Not every office participates in a wellness program. If you do, here are some suggestions for your success:
- Keep corporate wellness and employment decisions separate. Achievement in health programs shouldn't be a basis for promotion, for example.
- Use a third party, such as your insurance provider, to run your wellness program. They have more experience in designing programs, and all of the protected health information goes to them.
- Have your health insurance provider do your program; it's simpler and all the protected health information is in one place.
- Limit participation to participants in your health plan.
- Include the wellness program in your Summary of Plan Benefits and other health plan materials.

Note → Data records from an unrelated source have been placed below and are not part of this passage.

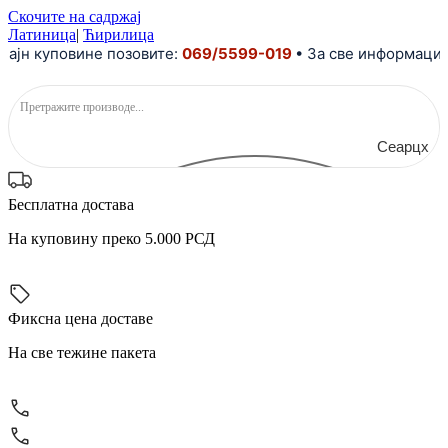
Скочите на садржај
Латиница
|
Ћирилица
 куповине позовите:
069/5599-019
• За све информације и 
Сеарцх
Бесплатна достава
На куповину преко 5.000 РСД
Фиксна цена доставе
На све тежине пакета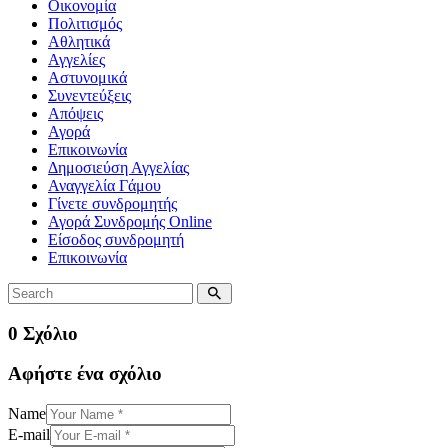
Οικονομία
Πολιτισμός
Αθλητικά
Αγγελίες
Αστυνομικά
Συνεντεύξεις
Απόψεις
Αγορά
Επικοινωνία
Δημοσιεύση Αγγελίας
Αναγγελία Γάμου
Γίνετε συνδρομητής
Αγορά Συνδρομής Online
Είσοδος συνδρομητή
Επικοινωνία
0 Σχόλιο
Αφήστε ένα σχόλιο
Name
E-mail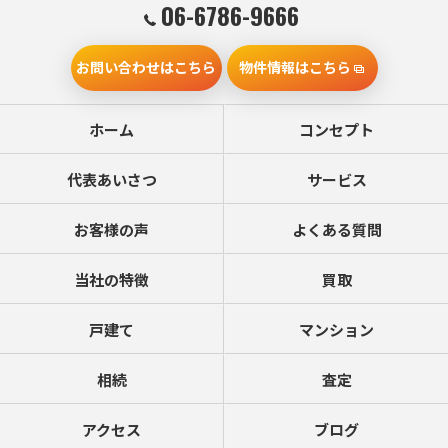
06-6786-9666
お問い合わせはこちら
物件情報はこちら
ホーム
コンセプト
代表あいさつ
サービス
お客様の声
よくある質問
当社の特徴
買取
戸建て
マンション
相続
査定
アクセス
ブログ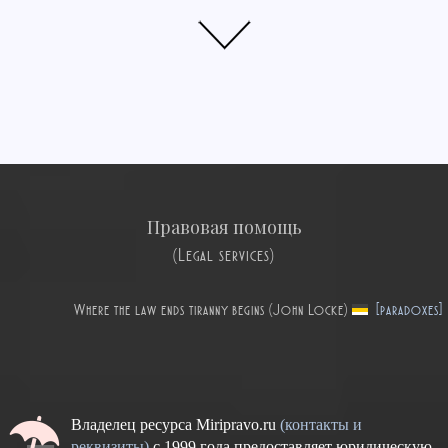
Правовая помощь
(Legal services)
Where the law ends tiranny begins (John Locke)
[paradoxes]
Владелец ресурса Miripravo.ru
(контакты и
реквизиты)
с 1999 года предоставляет юридическую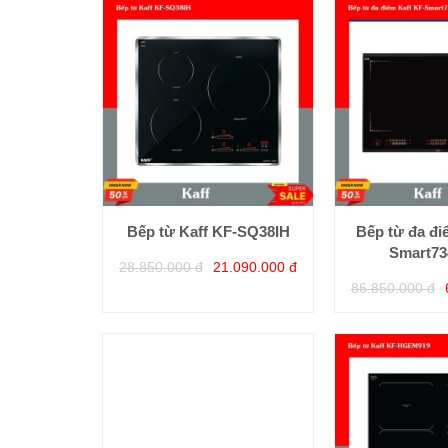
Bếp từ Kaff KF-SQ38IH
Bếp từ đa đi
Smart73
28.850.000 đ
21.090.000 đ
86.850.000 đ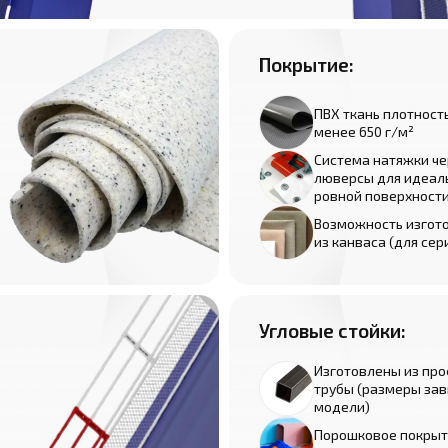
Покрытие:
ПВХ ткань плотност
менее 650 г/м²
Система натяжки че
люверсы для идеал
ровной поверхност
Возможность изгот
из канваса (для сер
Угловые стойки:
Изготовлены из пр
трубы (размеры зав
модели)
Порошковое покрыт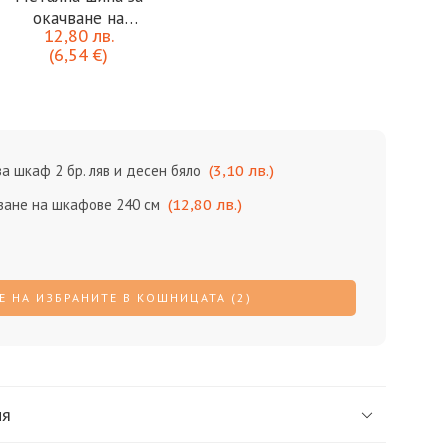
окачване на
12,80
лв.
шкафове 240 см
(
6,54
€
)
за шкаф 2 бр. ляв и десен бяло
(
3,10
лв.
)
ване на шкафове 240 см
(
12,80
лв.
)
 НА ИЗБРАНИТЕ В КОШНИЦАТА (2)
ия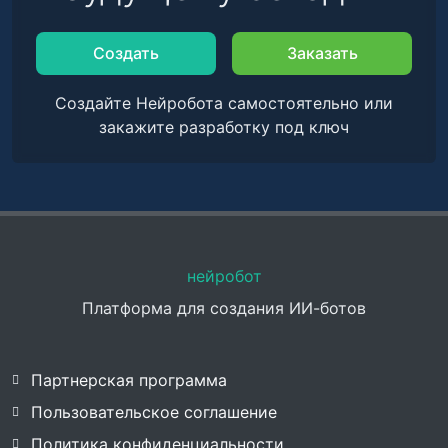
Создать
Заказать
Создайте Нейробота самостоятельно или
закажите разработку под ключ
нейробот
Платформа для создания ИИ-ботов
Партнерская программа
Пользовательское соглашение
Политика конфиденциальности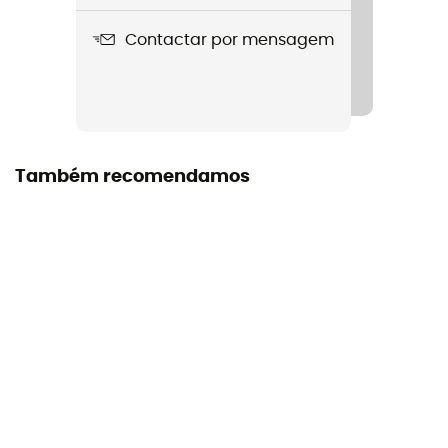
Contactar por mensagem
Também recomendamos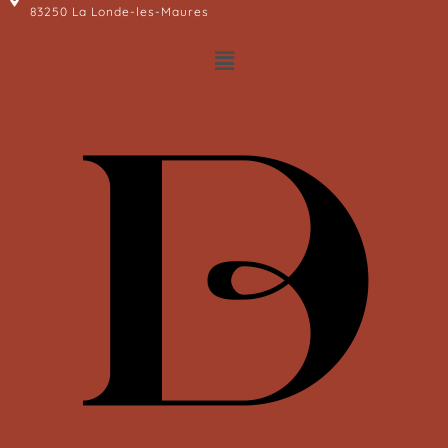
83250 La Londe-les-Maures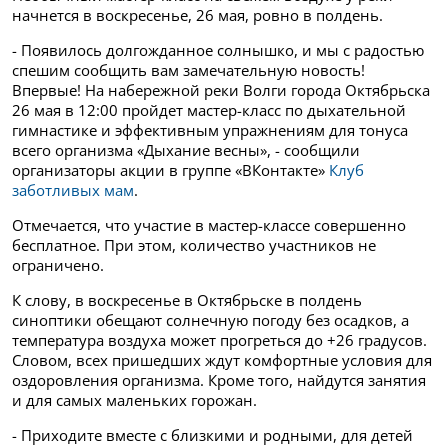
начнется в воскресенье, 26 мая, ровно в полдень.
- Появилось долгожданное солнышко, и мы с радостью
спешим сообщить вам замечательную новость!
Впервые! На набережной реки Волги города Октябрьска
26 мая в 12:00 пройдет мастер-класс по дыхательной
гимнастике и эффективным упражнениям для тонуса
всего организма «Дыхание весны», - сообщили
организаторы акции в группе «ВКонтакте»
Клуб
заботливых мам
.
Отмечается, что участие в мастер-классе совершенно
бесплатное. При этом, количество участников не
ограничено.
К слову, в воскресенье в Октябрьске в полдень
синоптики обещают солнечную погоду без осадков, а
температура воздуха может прогреться до +26 градусов.
Словом, всех пришедших ждут комфортные условия для
оздоровления организма. Кроме того, найдутся занятия
и для самых маленьких горожан.
- Приходите вместе с близкими и родными, для детей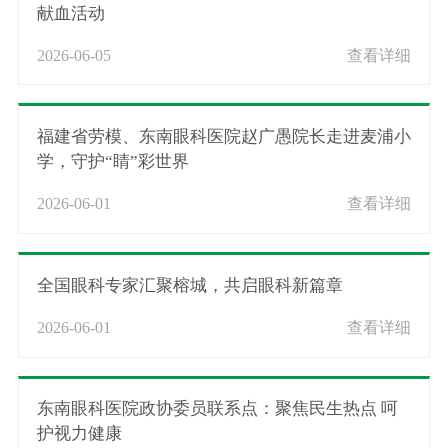
献血活动
2026-06-05
查看详细
福建省劳模、东南眼科医院赵广愚院长走进麦浦小
学，守护“睛”彩世界
2026-06-01
查看详细
全国眼科专家汇聚榕城，共启眼科新篇章
2026-06-01
查看详细
东南眼科医院政协委员联系点：聚焦民生热点 呵
护视力健康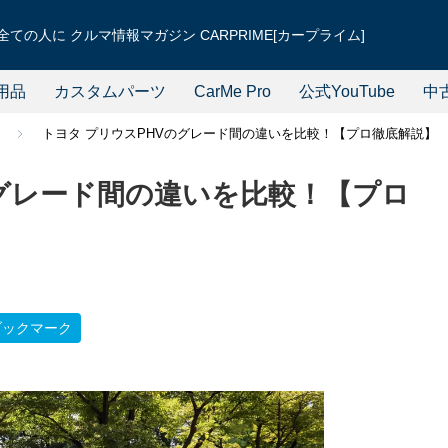
ての人に クルマ情報マガジン CARPRIME[カープライム]
用品
カスタムパーツ
CarMe Pro
公式YouTube
中
Ｖ
トヨタ プリウスPHVのグレード間の違いを比較！【プロ徹底解説】
のグレード間の違いを比較！【プロ
ブックマーク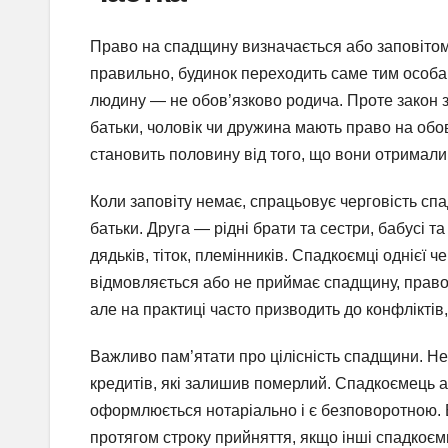
Право на спадщину визначається або заповітом
правильно, будинок переходить саме тим особам
людину — не обов’язково родича. Проте закон за
батьки, чоловік чи дружина мають право на обов’
становить половину від того, що вони отримали 
Коли заповіту немає, спрацьовує черговість сп
батьки. Друга — рідні брати та сестри, бабусі та
дядьків, тіток, племінників. Спадкоємці однієї 
відмовляється або не приймає спадщину, право
але на практиці часто призводить до конфліктів,
Важливо пам’ятати про цілісність спадщини. Не
кредитів, які залишив померлий. Спадкоємець а
оформлюється нотаріально і є безповоротною. Б
протягом строку прийняття, якщо інші спадкоєм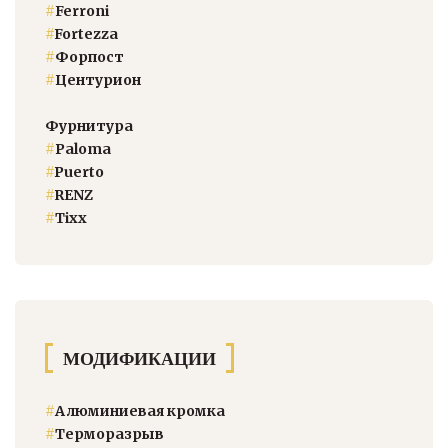
#
Ferroni
#
Fortezza
#
Форпост
#
Центурион
Фурнитура
#
Paloma
#
Puerto
#
RENZ
#
Тixx
МОДИФИКАЦИИ
#
Алюминиевая кромка
#
Терморазрыв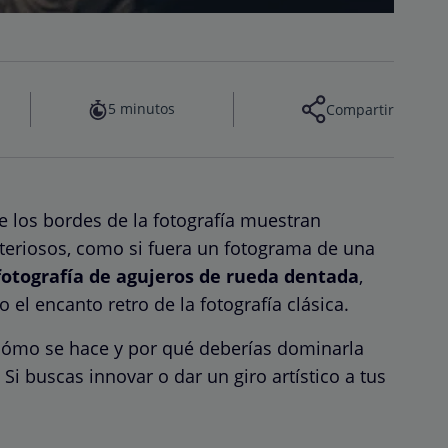
5 minutos
Compartir
 los bordes de la fotografía muestran
eriosos, como si fuera un fotograma de una
fotografía de agujeros de rueda dentada
,
 el encanto retro de la fotografía clásica.
 cómo se hace y por qué deberías dominarla
Si buscas innovar o dar un giro artístico a tus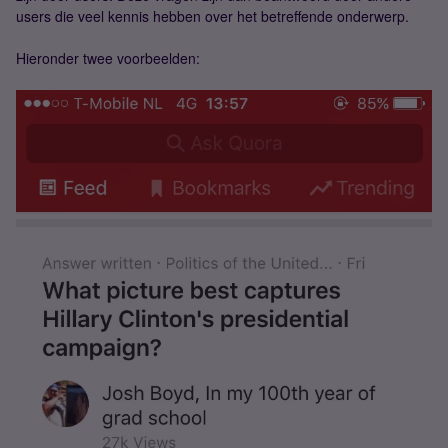
users die veel kennis hebben over het betreffende onderwerp.
Hieronder twee voorbeelden: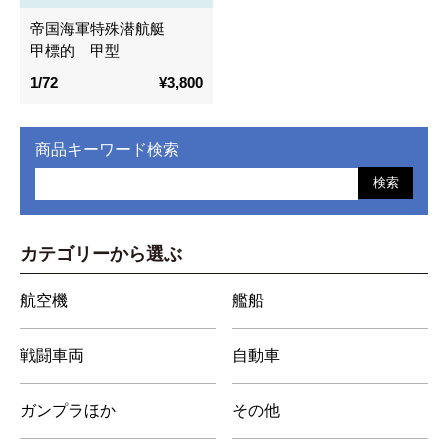
帝国海軍特殊潜航艇
甲標的 甲型
1/72
¥3,800
商品キーワード検索
検索
カテゴリーから選ぶ
航空機
艦船
戦闘車両
自動車
ガンプラほか
その他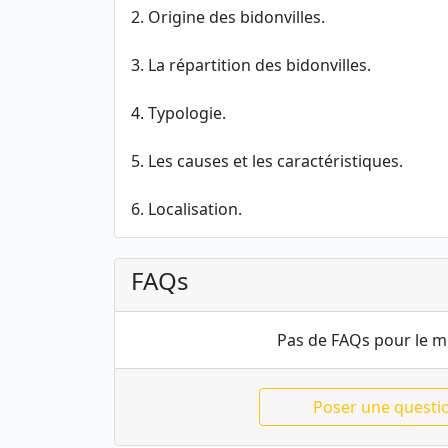
2. Origine des bidonvilles.
3. La répartition des bidonvilles.
4. Typologie.
5. Les causes et les caractéristiques.
6. Localisation.
FAQs
Pas de FAQs pour le 
Poser une questi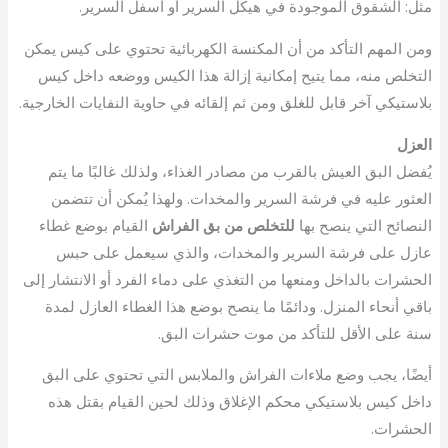
مثل: الشقوق الموجودة في هيكل السرير أو أسفل السرير.
ومن المهم التأكد من أن المكنسة الكهربائية تحتوي على كيس يمكن
التخلص منه، مما يتيح إمكانية إزالة هذا الكيس ووضعه داخل كيس
بلاستيكي آخر قابل للغلق ومن ثم إلقائه في حاوية النفايات الخارجية.
العزل
يُفضل البق العيش بالقرب من مصادر الغذاء، ولذلك غالبًا ما يتم
العثور عليه في فرشة السرير والمخدات. ولهذا يُمكن أن تتضمن
النصائح التي ينصح بها
للتخلص من بق الفراش
القيام بوضع غطاء
عازل على فرشة السرير والمخدات، والذي سيعمل على حبس
الحشرات بالداخل ومنعها من التغذي على دماء الفرد أو الانتشار إلى
باقي أنحاء المنزل. ودائمًا ما ينصح بوضع هذا الغطاء العازل لمدة
سنة على الأقل للتأكد من موت حشرات البق.
أيضًا، يجب وضع ملاءات الفراش والملابس التي تحتوي على البق
داخل كيس بلاستيكي محكم الإغلاق وذلك لحين القيام بقتل هذه
الحشرات.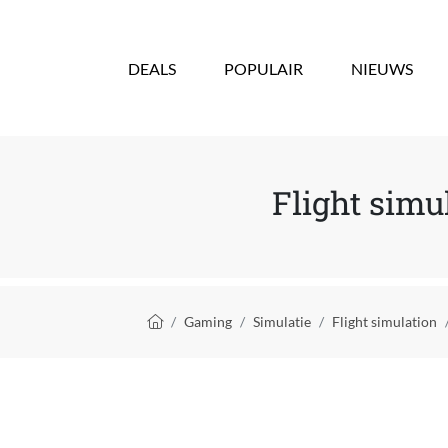
Overslaan en naar de inhoud gaan
DEALS
POPULAIR
NIEUWS
Flight simu
Kruimelpad
Gaming
Simulatie
Flight simulation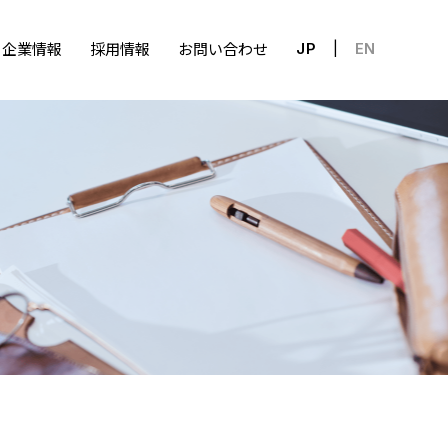
企業情報
採用情報
お問い合わせ
JP
EN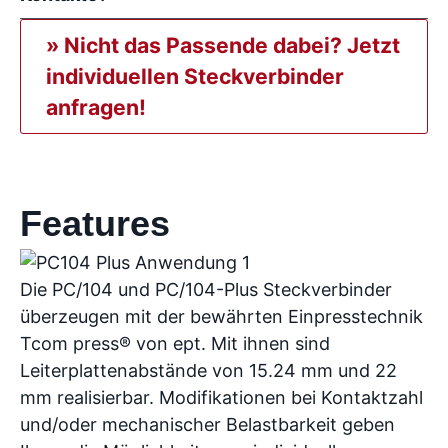
» Nicht das Passende dabei? Jetzt
individuellen Steckverbinder
anfragen!
Features
Die PC/104 und PC/104-Plus Steckverbinder
überzeugen mit der bewährten Einpresstechnik
Tcom press® von ept. Mit ihnen sind
Leiterplattenabstände von 15.24 mm und 22
mm realisierbar. Modifikationen bei Kontaktzahl
und/oder mechanischer Belastbarkeit geben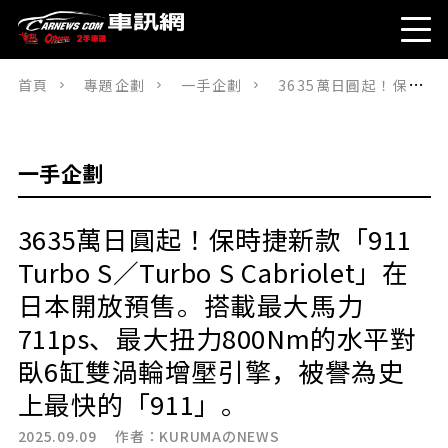
首頁
專題企劃
一手企劃
3635萬日圓起！保時捷新款「911 Turbo S／Turbo S Cabriolet」在日本開放預售。搭載最大馬力711ps、最大扭力800Nm的水平對臥6缸雙渦輪增壓引擎，被譽為史上最快的「911」。
一手企劃
3635萬日圓起！保時捷新款「911
Turbo S／Turbo S Cabriolet」在
日本開放預售。搭載最大馬力
711ps、最大扭力800Nm的水平對
臥6缸雙渦輪增壓引擎，被譽為史
上最快的「911」。
2025.09.09 作者：
KURUMAのNEWS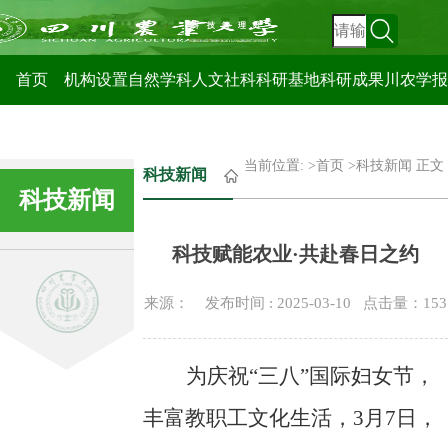
科技管理处
首页
机构设置
自然学科
人文社科
科研基地
科研成果
川农学报
当前位置: >
首页
>
科技新闻
正文
科技新闻
科技新闻
科技赋能农业·共赴春日之约
来源： 发布时间 : 2025-03-10 点击量：
153
为庆祝
“三八”国际妇女节，
丰富
教职工
文化生活，
3月7日，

- Focus on voluntary wellness activities, such as employer-paid annual physicals, on-site exercise facilities, and smoking cessation programs. (If you condition rewards on achieving a health goal, you have to put a lot of protections in and offer alternatives.)
- Aim for participation, not performance.
- If you do offer a reward for meeting a health standard, make an alternative available for employees who cannot meet the standard.
- Enter into a business associate agreement with your wellness provider, and include an indemnity for any failure to safeguard PHI or genetic information.
- If you must request medical information for an employee, direct the individual or provider not to provide genetic information.
- If you have a health risk assessment, identify questions relating to family medical history as "optional."
Train workers who implement and manage your corporate wellness programs to comply with the law and company policy.